• [Prompt]:
Using the data below, return the stretch from the line that contains "middle pip: (133, 182)" through the line that contains "pinky tip: (205, 210)", both included, exactly as it stands and nothing beyond it.

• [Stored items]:
-*-*-

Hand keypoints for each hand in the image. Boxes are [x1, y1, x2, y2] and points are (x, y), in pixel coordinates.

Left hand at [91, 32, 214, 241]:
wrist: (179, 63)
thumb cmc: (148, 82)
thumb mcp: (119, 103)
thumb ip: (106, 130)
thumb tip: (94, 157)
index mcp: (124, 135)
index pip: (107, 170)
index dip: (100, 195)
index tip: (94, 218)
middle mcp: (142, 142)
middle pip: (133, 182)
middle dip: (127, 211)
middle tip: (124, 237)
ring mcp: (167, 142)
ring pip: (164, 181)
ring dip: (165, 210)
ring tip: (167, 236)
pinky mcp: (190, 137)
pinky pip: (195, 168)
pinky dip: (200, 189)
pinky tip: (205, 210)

-*-*-

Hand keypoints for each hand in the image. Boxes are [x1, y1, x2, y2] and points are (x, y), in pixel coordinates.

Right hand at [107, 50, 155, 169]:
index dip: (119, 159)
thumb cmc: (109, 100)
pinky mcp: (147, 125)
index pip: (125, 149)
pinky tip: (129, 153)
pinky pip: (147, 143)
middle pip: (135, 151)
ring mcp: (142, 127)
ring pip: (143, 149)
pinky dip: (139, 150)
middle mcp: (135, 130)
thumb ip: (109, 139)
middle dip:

-*-*-

• [Answer to the problem]:
middle pip: (133, 182)
middle dip: (127, 211)
middle tip: (124, 237)
ring mcp: (167, 142)
ring pip: (164, 181)
ring dip: (165, 210)
ring tip: (167, 236)
pinky mcp: (190, 137)
pinky pip: (195, 168)
pinky dip: (200, 189)
pinky tip: (205, 210)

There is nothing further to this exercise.